Durante una semana, Hazell sostuvo su papel ante cámaras: concedió entrevistas, pidió que “volviera a casa”, se mostró conmovido. Pero el 10 de agosto, la narrativa se quebró dentro del propio techo que lo cobijaba. Tras nuevas inspecciones —y tras fallar antes en registrar a fondo—, la policía encontró el cuerpo de Tia envuelto en bolsas y un cobertor negro, metido en el ático de la casa de su abuela. La Met se disculpó públicamente por no haberla localizado antes pese a varias búsquedas previas: “error humano”, dijeron. Ese ático caliente, caótico y con olor a descomposición fue, al fin, la única voz que no podía mentir. 

Lo que salió de la investigación heló a cualquiera. En la vivienda, los agentes hallaron una tarjeta de memoria escondida en un marco de puerta con imágenes indecentes; un patólogo explicó en el juicio que una de ellas parecía tomada después de la muerte. También aparecieron rastros que situaban a Tia en la casa y no en la calle aquel sábado. A la luz forense, el “salió a ver amigas” se desplomó: el peligro no venía de fuera. Vivía allí. 
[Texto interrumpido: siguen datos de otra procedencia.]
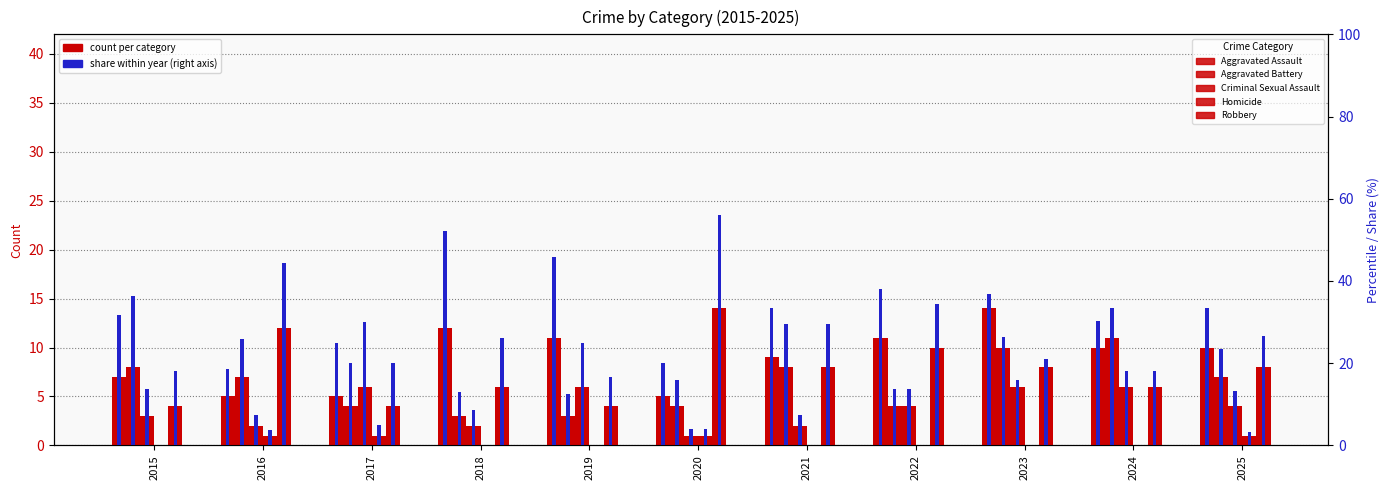

Which series has the largest total across all categories?

Aggravated Assault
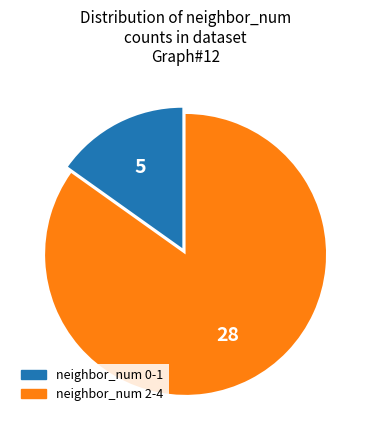

Which category has the biggest portion of the pie?

neighbor_num 2-4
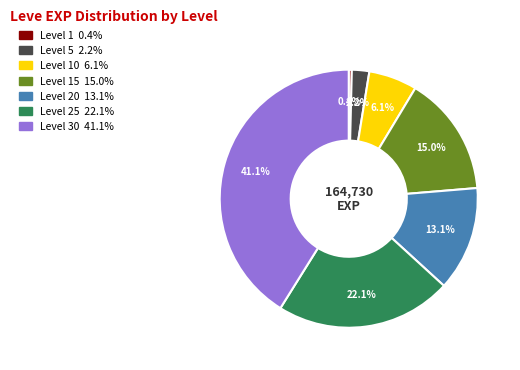

To the nearest percent, what is the average slice percentage?

14%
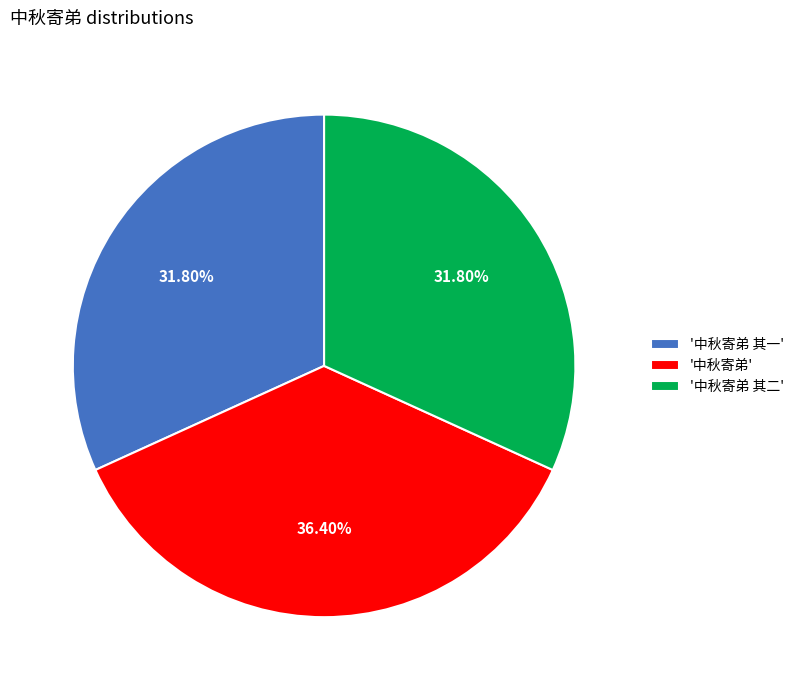

Is the sum of '中秋寄弟 其二' and '中秋寄弟' greater than half?

Yes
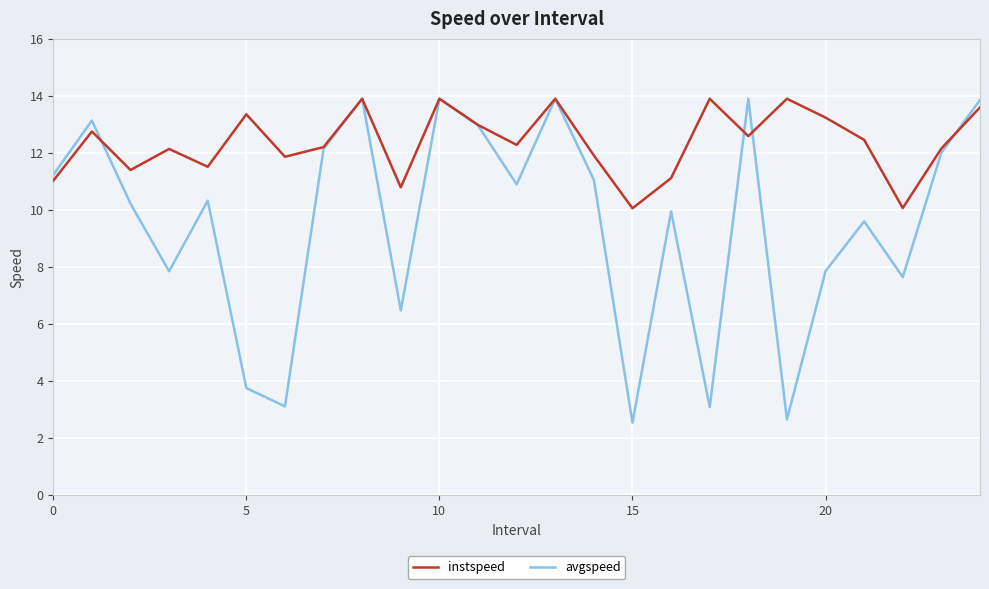

Which series has the largest total across all categories?

instspeed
En mayo de 2013, cinco días después de iniciado el juicio en el Old Bailey, Stuart Hazell cambió su declaración a culpable de asesinato. Al día siguiente, el juez le impuso cadena perpetua con un mínimo de 38 años antes de poder optar a libertad condicional. La sentencia puso fecha a la mentira y cerró el telón jurídico, aunque no hubo causa de muerte establecida por el estado del cuerpo: no hacía falta para entender lo esencial. Tia no se perdió; a Tia la escondieron. 

Quedó, para el Reino Unido, una cicatriz que aún se palpa: búsquedas masivas que tropezaron dentro de la propia escena, una entrevista televisiva que hoy suena como eco falso y una evidencia que se abrió paso desde el calor de un ático. Tia confiaba en él. Su familia también. En “Pesadillas en tu pantalla” miramos de frente esa grieta: a veces lo más aterrador no vive en las sombras de la calle, sino a metros de la mesa donde cenas, detrás de una puerta que creías segura, bajo un techo que olía a hogar hasta que empezó a oler a verdad.